About this task:
Your reply should restate the lines from the top of the entries through the line containing "X1143000Y10287000D03*" word for word, with no pictures.

Extracted entries:
:::

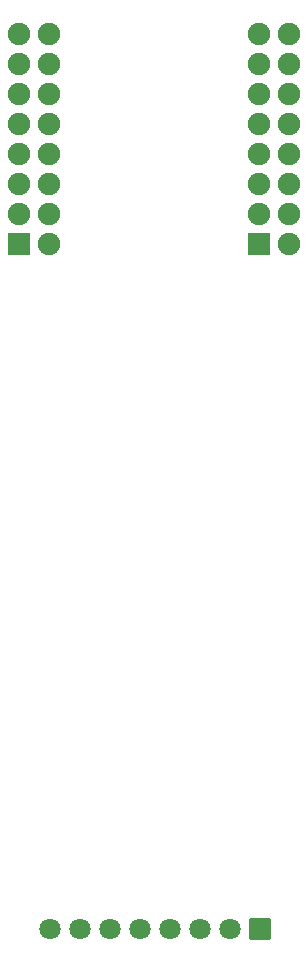
<source format=gts>
G04 Layer: TopSolderMaskLayer*
G04 EasyEDA v6.5.39, 2024-01-28 22:23:05*
G04 c3fe260546394cefa430cd682b94bf32,5a6b42c53f6a479593ecc07194224c93,10*
G04 Gerber Generator version 0.2*
G04 Scale: 100 percent, Rotated: No, Reflected: No *
G04 Dimensions in millimeters *
G04 leading zeros omitted , absolute positions ,4 integer and 5 decimal *
%FSLAX45Y45*%
%MOMM*%

%AMMACRO1*1,1,$1,$2,$3*1,1,$1,$4,$5*1,1,$1,0-$2,0-$3*1,1,$1,0-$4,0-$5*20,1,$1,$2,$3,$4,$5,0*20,1,$1,$4,$5,0-$2,0-$3,0*20,1,$1,0-$2,0-$3,0-$4,0-$5,0*20,1,$1,0-$4,0-$5,$2,$3,0*4,1,4,$2,$3,$4,$5,0-$2,0-$3,0-$4,0-$5,$2,$3,0*%
%ADD10MACRO1,0.1016X0.9X-0.9X0.9X0.9*%
%ADD11C,1.9016*%
%ADD12MACRO1,0.1016X-0.85X-0.85X0.85X-0.85*%
%ADD13C,1.8016*%

%LPD*%
D10*
G01*
X889000Y9017000D03*
D11*
G01*
X1143000Y9017000D03*
G01*
X889000Y9271000D03*
G01*
X1143000Y9271000D03*
G01*
X889000Y9525000D03*
G01*
X1143000Y9525000D03*
G01*
X889000Y9779000D03*
G01*
X1143000Y9779000D03*
G01*
X889000Y10033000D03*
G01*
X1143000Y10033000D03*
G01*
X889000Y10287000D03*
G01*
X1143000Y10287000D03*
G01*
X889000Y10541000D03*
G01*
X1143000Y10541000D03*
G01*
X889000Y10795000D03*
G01*
X1143000Y10795000D03*
D10*
G01*
X2921000Y9017000D03*
D11*
G01*
X3175000Y9017000D03*
G01*
X2921000Y9271000D03*
G01*
X3175000Y9271000D03*
G01*
X2921000Y9525000D03*
G01*
X3175000Y9525000D03*
G01*
X2921000Y9779000D03*
G01*
X3175000Y9779000D03*
G01*
X2921000Y10033000D03*
G01*
X3175000Y10033000D03*
G01*
X2921000Y10287000D03*
G01*
X3175000Y10287000D03*
G01*
X2921000Y10541000D03*
G01*
X3175000Y10541000D03*
G01*
X2921000Y10795000D03*
G01*
X3175000Y10795000D03*
D12*
G01*
X2937494Y3216894D03*
D13*
G01*
X2683509Y3216910D03*
G01*
X2429509Y3216910D03*
G01*
X2175509Y3216910D03*
G01*
X1921509Y3216910D03*
G01*
X1667509Y3216910D03*
G01*
X1413509Y3216910D03*
G01*
X1159509Y3216910D03*
M02*

</source>
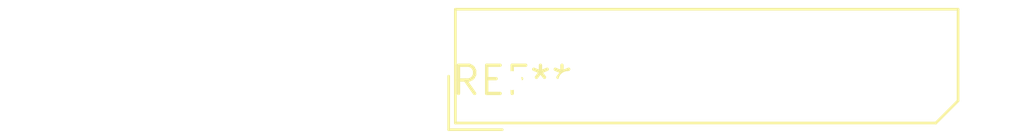
<source format=kicad_pcb>
(kicad_pcb (version 20240108) (generator pcbnew)

  (general
    (thickness 1.6)
  )

  (paper "A4")
  (layers
    (0 "F.Cu" signal)
    (31 "B.Cu" signal)
    (32 "B.Adhes" user "B.Adhesive")
    (33 "F.Adhes" user "F.Adhesive")
    (34 "B.Paste" user)
    (35 "F.Paste" user)
    (36 "B.SilkS" user "B.Silkscreen")
    (37 "F.SilkS" user "F.Silkscreen")
    (38 "B.Mask" user)
    (39 "F.Mask" user)
    (40 "Dwgs.User" user "User.Drawings")
    (41 "Cmts.User" user "User.Comments")
    (42 "Eco1.User" user "User.Eco1")
    (43 "Eco2.User" user "User.Eco2")
    (44 "Edge.Cuts" user)
    (45 "Margin" user)
    (46 "B.CrtYd" user "B.Courtyard")
    (47 "F.CrtYd" user "F.Courtyard")
    (48 "B.Fab" user)
    (49 "F.Fab" user)
    (50 "User.1" user)
    (51 "User.2" user)
    (52 "User.3" user)
    (53 "User.4" user)
    (54 "User.5" user)
    (55 "User.6" user)
    (56 "User.7" user)
    (57 "User.8" user)
    (58 "User.9" user)
  )

  (setup
    (pad_to_mask_clearance 0)
    (pcbplotparams
      (layerselection 0x00010fc_ffffffff)
      (plot_on_all_layers_selection 0x0000000_00000000)
      (disableapertmacros false)
      (usegerberextensions false)
      (usegerberattributes false)
      (usegerberadvancedattributes false)
      (creategerberjobfile false)
      (dashed_line_dash_ratio 12.000000)
      (dashed_line_gap_ratio 3.000000)
      (svgprecision 4)
      (plotframeref false)
      (viasonmask false)
      (mode 1)
      (useauxorigin false)
      (hpglpennumber 1)
      (hpglpenspeed 20)
      (hpglpendiameter 15.000000)
      (dxfpolygonmode false)
      (dxfimperialunits false)
      (dxfusepcbnewfont false)
      (psnegative false)
      (psa4output false)
      (plotreference false)
      (plotvalue false)
      (plotinvisibletext false)
      (sketchpadsonfab false)
      (subtractmaskfromsilk false)
      (outputformat 1)
      (mirror false)
      (drillshape 1)
      (scaleselection 1)
      (outputdirectory "")
    )
  )

  (net 0 "")

  (footprint "Molex_SPOX_5267-08A_1x08_P2.50mm_Vertical" (layer "F.Cu") (at 0 0))

)

</source>
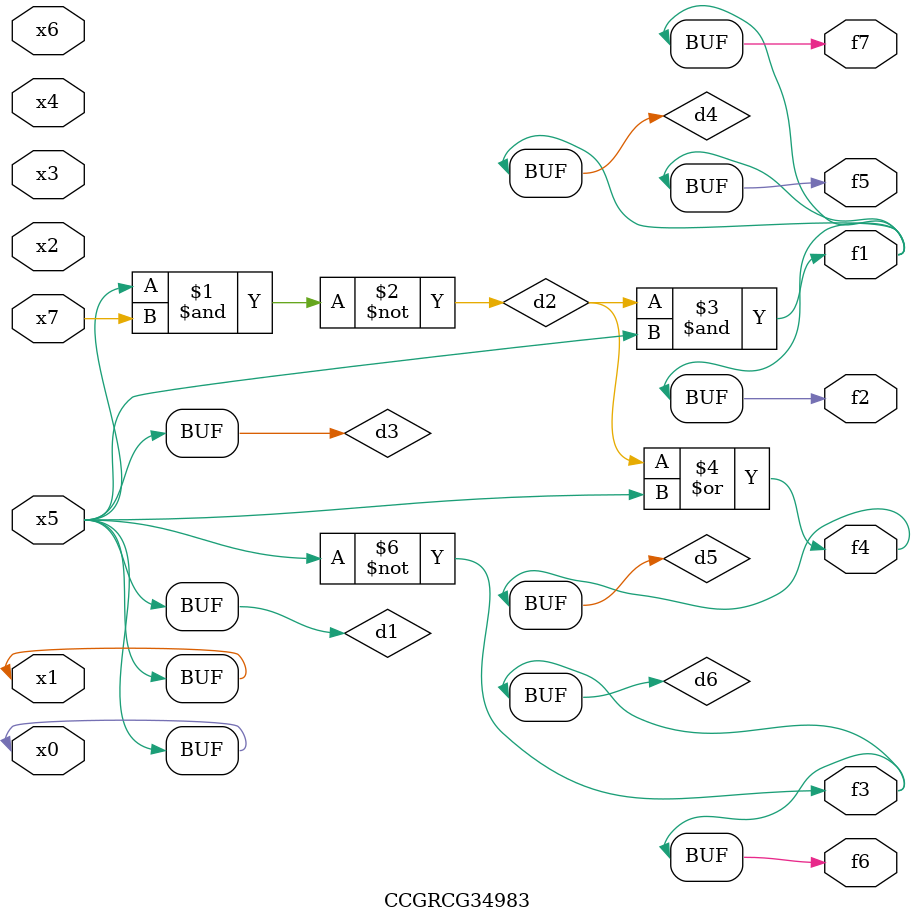
<source format=v>
module CCGRCG34983(
	input x0, x1, x2, x3, x4, x5, x6, x7,
	output f1, f2, f3, f4, f5, f6, f7
);

	wire d1, d2, d3, d4, d5, d6;

	buf (d1, x0, x5);
	nand (d2, x5, x7);
	buf (d3, x0, x1);
	and (d4, d2, d3);
	or (d5, d2, d3);
	nor (d6, d1, d3);
	assign f1 = d4;
	assign f2 = d4;
	assign f3 = d6;
	assign f4 = d5;
	assign f5 = d4;
	assign f6 = d6;
	assign f7 = d4;
endmodule

</source>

:::

Response area:
<source format=gts>
G04 Layer: TopSolderMaskLayer*
G04 EasyEDA v6.5.39, 2024-01-28 22:23:05*
G04 c3fe260546394cefa430cd682b94bf32,5a6b42c53f6a479593ecc07194224c93,10*
G04 Gerber Generator version 0.2*
G04 Scale: 100 percent, Rotated: No, Reflected: No *
G04 Dimensions in millimeters *
G04 leading zeros omitted , absolute positions ,4 integer and 5 decimal *
%FSLAX45Y45*%
%MOMM*%

%AMMACRO1*1,1,$1,$2,$3*1,1,$1,$4,$5*1,1,$1,0-$2,0-$3*1,1,$1,0-$4,0-$5*20,1,$1,$2,$3,$4,$5,0*20,1,$1,$4,$5,0-$2,0-$3,0*20,1,$1,0-$2,0-$3,0-$4,0-$5,0*20,1,$1,0-$4,0-$5,$2,$3,0*4,1,4,$2,$3,$4,$5,0-$2,0-$3,0-$4,0-$5,$2,$3,0*%
%ADD10MACRO1,0.1016X0.9X-0.9X0.9X0.9*%
%ADD11C,1.9016*%
%ADD12MACRO1,0.1016X-0.85X-0.85X0.85X-0.85*%
%ADD13C,1.8016*%

%LPD*%
D10*
G01*
X889000Y9017000D03*
D11*
G01*
X1143000Y9017000D03*
G01*
X889000Y9271000D03*
G01*
X1143000Y9271000D03*
G01*
X889000Y9525000D03*
G01*
X1143000Y9525000D03*
G01*
X889000Y9779000D03*
G01*
X1143000Y9779000D03*
G01*
X889000Y10033000D03*
G01*
X1143000Y10033000D03*
G01*
X889000Y10287000D03*
G01*
X1143000Y10287000D03*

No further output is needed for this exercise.